Future _tryClaimOther() async {
final myUid = _auth.currentUser!.uid;
final snapshot = await _firestore.collection('call_requests')
.where('status', isEqualTo: 'waiting')
.limit(10).get();

for (final doc in snapshot.docs) {
  if (doc.id == myUid) continue;
  final otherRef = doc.reference;
  final meRef = _firestore.collection('call_requests').doc(myUid);

  try {
    await _firestore.runTransaction((tx) async {
      final otherSnap = await tx.get(otherRef);
      if (!otherSnap.exists) return;

      final other = otherSnap.data()!;
      if (other['status'] != 'waiting') return;

      final channelId = "call_${DateTime.now().millisecondsSinceEpoch}";
      tx.update(otherRef, {
        'status': 'matched',
        'partnerUid': myUid,
        'channelId': channelId,
        'matchedAt': FieldValue.serverTimestamp(),
      });
      tx.set(meRef, {
        'uid': myUid,
        'status': 'matched',
        'partnerUid': other['uid'],
        'channelId': channelId,
        'createdAt': FieldValue.serverTimestamp(),
        'matchedAt': FieldValue.serverTimestamp(),
      }, SetOptions(merge: true));
    });
  } catch (e) {
    debugPrint("⚠️ Error while matching: $e");
  }
}

}
}

🔒 Firestore Security Rules (relevant section)

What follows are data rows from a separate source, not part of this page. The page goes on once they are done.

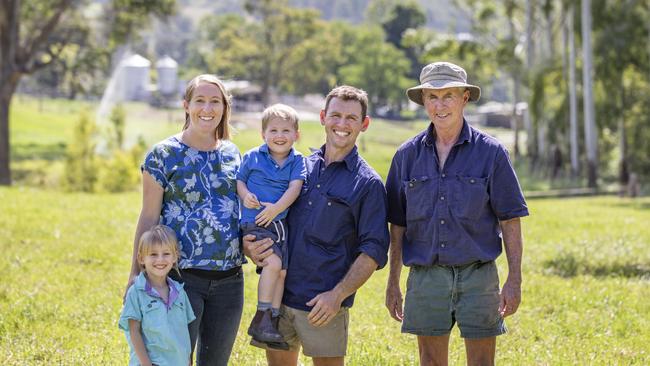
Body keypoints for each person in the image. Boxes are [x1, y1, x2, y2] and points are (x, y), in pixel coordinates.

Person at [384, 62, 529, 365]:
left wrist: (514, 280)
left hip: (478, 276)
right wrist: (392, 282)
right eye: (432, 97)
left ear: (464, 98)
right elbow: (397, 227)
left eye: (448, 95)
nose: (440, 105)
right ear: (423, 101)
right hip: (426, 277)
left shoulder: (491, 153)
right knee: (431, 362)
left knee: (481, 363)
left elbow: (510, 220)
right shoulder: (405, 156)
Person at [244, 86, 390, 366]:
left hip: (323, 305)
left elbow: (373, 250)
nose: (342, 124)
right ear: (323, 117)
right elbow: (266, 219)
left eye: (351, 118)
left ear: (364, 124)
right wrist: (249, 246)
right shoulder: (298, 169)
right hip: (279, 300)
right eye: (335, 115)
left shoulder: (368, 184)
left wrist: (338, 296)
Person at [125, 74, 244, 366]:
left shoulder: (233, 154)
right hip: (179, 279)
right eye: (200, 100)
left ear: (224, 107)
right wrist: (135, 273)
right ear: (186, 106)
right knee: (173, 360)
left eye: (215, 101)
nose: (207, 108)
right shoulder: (163, 155)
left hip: (230, 281)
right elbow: (149, 217)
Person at [237, 103, 306, 346]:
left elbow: (295, 188)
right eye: (273, 131)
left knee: (283, 272)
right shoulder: (253, 157)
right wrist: (245, 195)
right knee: (273, 263)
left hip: (278, 223)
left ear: (296, 135)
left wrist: (276, 208)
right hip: (255, 221)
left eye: (286, 131)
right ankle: (261, 316)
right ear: (263, 134)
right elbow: (240, 181)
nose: (279, 136)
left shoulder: (298, 161)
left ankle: (273, 321)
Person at [119, 225, 196, 366]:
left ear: (174, 257)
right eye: (153, 254)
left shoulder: (179, 292)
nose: (160, 260)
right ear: (141, 258)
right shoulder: (136, 291)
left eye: (166, 254)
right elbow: (134, 331)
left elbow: (185, 332)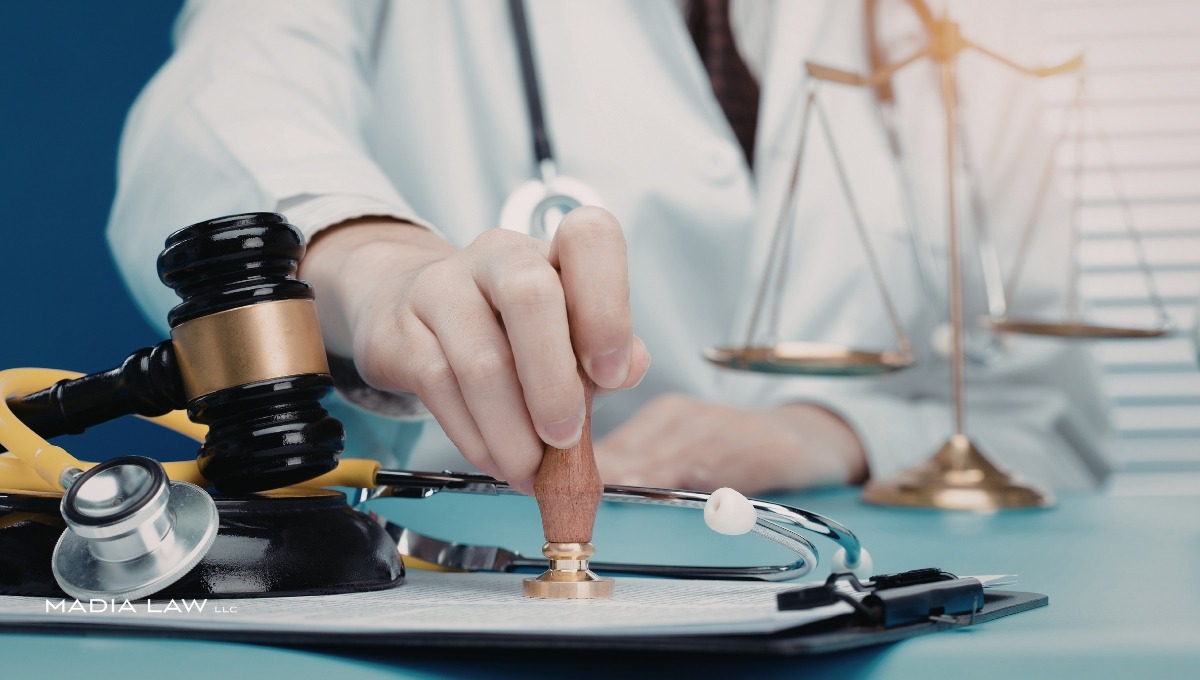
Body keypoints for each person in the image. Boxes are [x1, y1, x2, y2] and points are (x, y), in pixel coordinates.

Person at [107, 0, 1113, 496]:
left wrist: (829, 433)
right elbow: (226, 97)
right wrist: (377, 264)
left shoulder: (966, 28)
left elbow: (1053, 418)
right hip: (497, 572)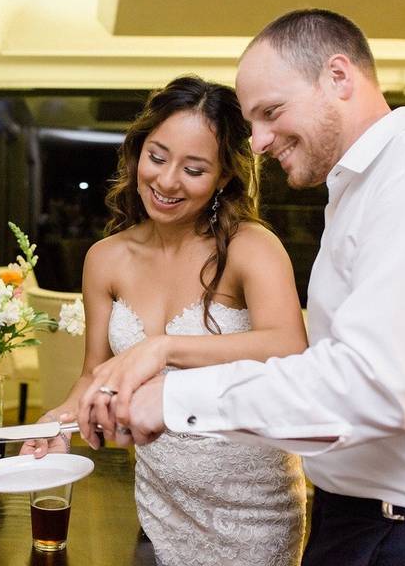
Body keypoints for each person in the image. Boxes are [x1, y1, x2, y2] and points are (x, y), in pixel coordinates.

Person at [80, 9, 405, 566]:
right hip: (358, 517)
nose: (256, 142)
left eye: (271, 112)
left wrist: (175, 393)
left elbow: (375, 385)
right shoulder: (363, 191)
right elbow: (334, 362)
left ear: (339, 77)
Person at [22, 75, 310, 566]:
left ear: (224, 177)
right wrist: (60, 420)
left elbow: (289, 347)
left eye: (194, 169)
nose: (167, 180)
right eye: (156, 157)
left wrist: (164, 348)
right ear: (137, 152)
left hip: (253, 511)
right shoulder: (105, 258)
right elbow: (96, 369)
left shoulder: (251, 247)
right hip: (159, 501)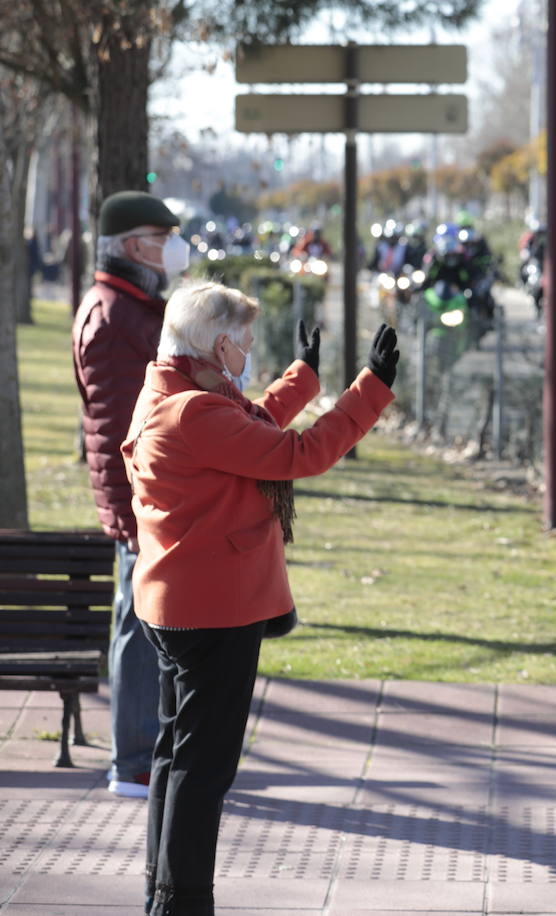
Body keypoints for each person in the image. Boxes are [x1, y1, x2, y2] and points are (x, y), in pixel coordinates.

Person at [122, 282, 400, 915]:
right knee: (202, 766)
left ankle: (163, 890)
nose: (248, 350)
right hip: (213, 607)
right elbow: (295, 453)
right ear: (218, 344)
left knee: (176, 755)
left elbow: (249, 428)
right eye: (243, 340)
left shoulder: (169, 392)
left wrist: (302, 378)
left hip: (177, 602)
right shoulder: (194, 411)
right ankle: (182, 901)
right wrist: (371, 388)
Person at [73, 190, 188, 800]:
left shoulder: (132, 309)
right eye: (161, 235)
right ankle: (136, 761)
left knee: (148, 625)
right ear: (131, 247)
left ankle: (145, 755)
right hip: (141, 503)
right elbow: (125, 428)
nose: (173, 246)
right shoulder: (117, 318)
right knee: (141, 628)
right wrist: (143, 508)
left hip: (146, 500)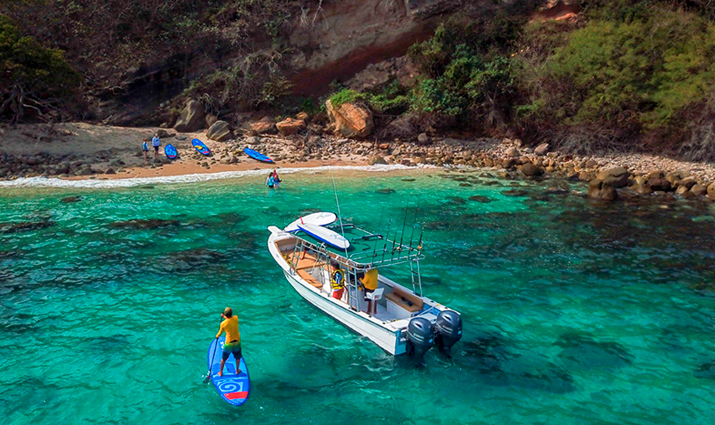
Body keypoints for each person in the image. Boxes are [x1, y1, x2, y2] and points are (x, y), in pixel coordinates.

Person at [215, 307, 242, 377]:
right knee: (237, 357)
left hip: (228, 343)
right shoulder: (236, 318)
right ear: (231, 313)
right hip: (237, 342)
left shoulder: (223, 324)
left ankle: (220, 372)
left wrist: (217, 336)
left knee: (224, 358)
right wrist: (224, 316)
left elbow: (220, 332)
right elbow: (230, 319)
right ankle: (237, 370)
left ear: (225, 314)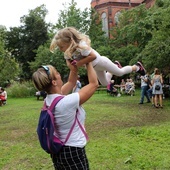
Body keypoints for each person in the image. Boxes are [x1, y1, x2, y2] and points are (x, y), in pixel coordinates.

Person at [32, 61, 98, 170]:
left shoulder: (49, 100)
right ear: (54, 82)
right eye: (57, 73)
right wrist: (88, 61)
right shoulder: (66, 102)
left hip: (58, 149)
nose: (59, 74)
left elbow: (72, 82)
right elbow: (94, 84)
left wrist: (74, 69)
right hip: (73, 151)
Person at [50, 27, 146, 86]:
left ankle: (136, 67)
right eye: (59, 47)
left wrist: (79, 63)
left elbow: (93, 57)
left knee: (120, 73)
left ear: (70, 42)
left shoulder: (82, 46)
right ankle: (114, 66)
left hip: (101, 62)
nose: (61, 49)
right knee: (105, 83)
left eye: (62, 46)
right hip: (96, 67)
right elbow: (68, 61)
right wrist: (71, 66)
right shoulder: (67, 51)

match /call_requests/{docId} {
function me() { return request.auth.uid; }

allow read: if request.auth != null;

allow create: if request.auth != null &&
request.resource.data.uid == me() &&
request.resource.data.status == "waiting" &&
('createdAt' in request.resource.data);

allow update: if request.auth != null && (
resource.data.uid == me()
||
(
resource.data.status == "waiting" &&
request.resource.data.status == "matched" &&
request.resource.data.partnerUid == me() &&
(
!('channelId' in request.resource.data) || request.resource.data.channelId is string
) &&
(
!('matchedAt' in request.resource.data) || request.resource.data.matchedAt is timestamp
)
)
||
(
resource.data.status == "matched" &&
(resource.data.uid == me() || resource.data.partnerUid == me())
)
);

allow delete: if request.auth != null &&
(resource.data.uid == me() || resource.data.partnerUid == me());
}

Tried So Far

Tested .set() with and without merge:true

Verified Firestore rules in Rules Playground → “Allow”

Confirmed user is authenticated via FirebaseAuth

Verified uid matches authenticated user

Tried removing ttlAt and serverTimestamp() (same result)

Works on emulator, but fails on real device (production)

🔹 Expected Behavior

Authenticated users should be able to create or update their own matchmaking document in /call_requests without permission errors.
Environment

Component	Version
Flutter	3.19.6
firebase_core	^3.13.1
firebase_auth	^5.5.4
cloud_firestore	^5.6.8
Platform	Android 13 (Samsung M33)
Firebase Functions region	us-central1

Additional Notes

All Firestore rules deploy successfully.

Other collections (users, grammar_lessons, etc.) work fine.

Only call_requests create/update fails with permission-denied.

The issue may be related to Firestore evaluating .set(merge:true) as an update instead of a create operation.

Question:

Can the maintainers confirm if Firestore’s merge:true behavior requires different rule handling,
or if a transaction write like the one above fails rule evaluation due to timing/order?

If required, I can share the complete matchmaking_screen.dart and full Firestore rules file.